On reportera à un autre numéro l’analyse du texte du projet de décret lui-même. La raison en est simple  : il n’existe pas ce jour (6 avril) de projet que l’on puisse considérer comme définitif. Les versions successives ont parfois varié sur des points fondamentaux et si l’exégèse de ces versions reste à opérer, dans la mesure où elle pourrait indiquer l’évolution d’influences ou de rapports de force, elle est de peu d’importance sur le fond. Seule la lecture attentive des dispositions soumises à l’examen du Parlement pourra donner l’éclairage nécessaire à la compréhension de la portée du projet et de ses conditions de réalisation. Ainsi, par exemple, à quelles conditions la coupole du système, l’ARES, sera-t-elle un véritable instrument de pilotage du système et comment pourra-t-elle échapper aux risques de la bureaucratie partisane qui a contaminé tant d’institutions publiques en Wallonie et en Communauté française  ?

L’essentiel aujourd’hui est sans doute du côté de la méthode  : le projet de Jean-Claude Marcourt doit se muer en un projet collectif porté, à défaut d’avoir été souhaité, par l’ensemble des acteurs de l’enseignement supérieur. Il faut donc créer les conditions de légitimité de ce système rénové. Cette question n’est pas nouvelle.
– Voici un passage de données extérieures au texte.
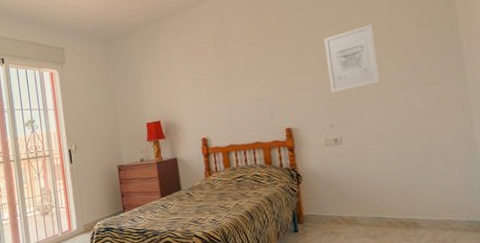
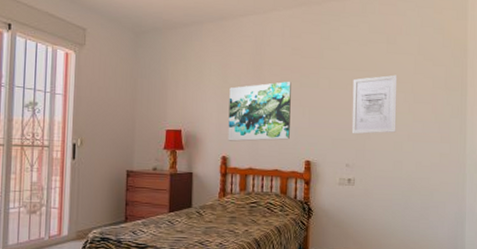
wall art: none [199,55,266,123] -> present [228,82,291,142]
En commentant ici même, en mars 2012, ce qui n’étaient encore que des notes d’intention du ministre Marcourt, on écrivait qu’un accord équilibré ne pourrait commencer à s’imaginer que si le consensus se faisait autour de leur « noyau doctrinal ». Cette condition, acquise par la conviction ou la raison, s’impose toujours aujourd’hui.

[1Dans l’enseignement supérieur non universitaire sont concernées les Hautes Écoles, les écoles supérieures des arts et les institutions de promotion sociale (pour ce qui concerne le volet enseignement supérieur).

[2Durant les heures de débat, interminable parfois, se sont affrontés les tenants d’un système éducatif régulé dans le sens de l’intérêt général et les tenants de l’autonomie et de la liberté d’association (« Donnez-nous sans compter l’argent public et laissez-nous l’utiliser au service de nos intérêts particuliers »), dans Tribune, FGTB-CGRB, avril2013, p.21.